**ARBEITSAUFTRAG A**. Stelle alle Zeilen der gespeicherten Einträge als JSON-Liste von Zeichenketten dar, je Zeile eine Zeichenkette, ohne Leerzeilen. Lass die Bilder dabei weg.

**AUSGEWÄHLTER TEXTAUSZUG**.
========
11.   Die Justizhaushalte in den Ländern werden von den Landesregierungen beantragt. Der Deutsche Juristentag stellt fest, dass die Landesregierung bei den Haushaltsanträgen für die Justiz der ver

fassungsrechtlichen Justizgewährungspflicht vielfach nicht mehr in vollem Umfang nachkommen. Der Bundesgesetzgeber sollte Verfahrensregeln schaffen, die Gewähr für eine Beachtung der Justizgewährungspflicht in den Ländern bieten. (Antrag Schulte-Kellinghaus)
========
(Gespeicherte Einträge)
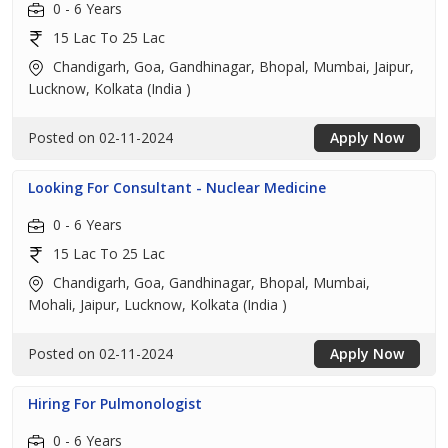
0 - 6 Years
15 Lac To 25 Lac
Chandigarh, Goa, Gandhinagar, Bhopal, Mumbai, Jaipur,
Lucknow, Kolkata (India )
Posted on 02-11-2024
Apply Now
Looking For Consultant - Nuclear Medicine
0 - 6 Years
15 Lac To 25 Lac
Chandigarh, Goa, Gandhinagar, Bhopal, Mumbai,
Mohali, Jaipur, Lucknow, Kolkata (India )
Posted on 02-11-2024
Apply Now
Hiring For Pulmonologist
0 - 6 Years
========
**ARBEITSAUFTRAG B**. Von wem werden laut dem Auszug über die Justizhaushalte die Justizhaushalte in den Ländern beantragt?

**ANTWORTFELD A**.
[
  "0 - 6 Years",
  "15 Lac To 25 Lac",
  "Chandigarh, Goa, Gandhinagar, Bhopal, Mumbai, Jaipur,",
  "Lucknow, Kolkata (India )",
  "Posted on 02-11-2024",
  "Apply Now",
  "Looking For Consultant - Nuclear Medicine",
  "0 - 6 Years",
  "15 Lac To 25 Lac",
  "Chandigarh, Goa, Gandhinagar, Bhopal, Mumbai,",
  "Mohali, Jaipur, Lucknow, Kolkata (India )",
  "Posted on 02-11-2024",
  "Apply Now",
  "Hiring For Pulmonologist",
  "0 - 6 Years"
]

**ANTWORTFELD B**. Von den Landesregierungen.